Summary
concluding that security guard for a construction company who sued the owner of the site under § 241 did not fall within the class of persons protected by New York Labor Law
Summary of this case from Robinson v. Gov't of Malay.Opinion
August 26, 1996
In an action to recover damages for personal injuries, the third-party defendant, Blakel Construction Corporation, appeals from an order of the Supreme Court, Kings County (Kramer, J.), dated October 26, 1995, which, (a) denied its motion for partial summary judgment dismissing the plaintiff's causes of action based upon alleged violations of Labor Law §§ 240, 241 (6), and § 241-a, and (b) granted the plaintiff's cross motion to amend his bill of particulars to allege specific violations of Industrial Code rule 23 ( 12 NYCRR 23-1.4 [b] [39]).
Ordered that the order is reversed, on the law, with costs, the third-party defendant's motion to dismiss the plaintiff's causes of action based on Labor Law §§ 240, 241 (6), and § 241-a is granted, and the plaintiff's cross motion to amend his bill of particulars to allege specific violations of the Industrial Code is denied as academic.
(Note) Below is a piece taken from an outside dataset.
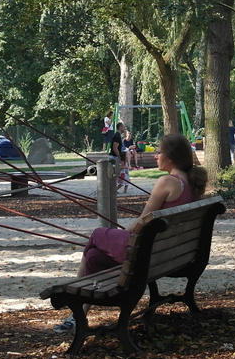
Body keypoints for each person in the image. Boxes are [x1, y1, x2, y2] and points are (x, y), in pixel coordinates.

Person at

The plaintiff, a night watchman/security guard employed by the third-party defendant, Blakel Construction Corporation (hereinafter Blakel), was allegedly injured when a ladder which he was climbing tipped, causing him to fall from the third floor to the basement of a building owned by the defendant St. Marks Housing Associates, L.P. (hereinafter St. Marks), and being renovated by Blakel, the general contractor on the project. In order to be entitled to the protection of Labor Law § 241 (6), the plaintiff had to establish, inter alia, that he was "permitted or suffered to work on a building or structure" (Mordkofsky v V.C.V. Dev. Corp., 76 N.Y.2d 573, 576; see also, Jock v Fien, 80 N.Y.2d 965; Gibson v Worthington Div., 78 N.Y.2d 1108; Brown v Christopher St. Owners Corp., 211 A.D.2d 441; Meehan v Mobil Oil Corp., 184 A.D.2d 1021). By the same token, in order to be entitled to the protection of Labor Law § 240 (1), the plaintiff had to show that he was performing work necessary and incidental to the erection or repair of a building or structure (see, e.g., Lombardi v Stout, 80 N.Y.2d 290; Rocovich v Consolidated Edison Co., 78 N.Y.2d 509; Martin v Back O'Beyond, 198 A.D.2d 479; Mosher v St. Joseph's Villa, 184 A.D.2d 1000). The plaintiff herein has failed to make such a showing, and his complaint, to the extent it is premised on Labor Law § 240 (1) and § 241 (6) should have been dismissed. Furthermore, Labor Law § 241-a is designed to protect one who is actually engaged in working on a building or structure, and the plaintiff has not established that he was so engaged. Bracken, J.P., Krausman, Goldstein and Luciano, JJ., concur.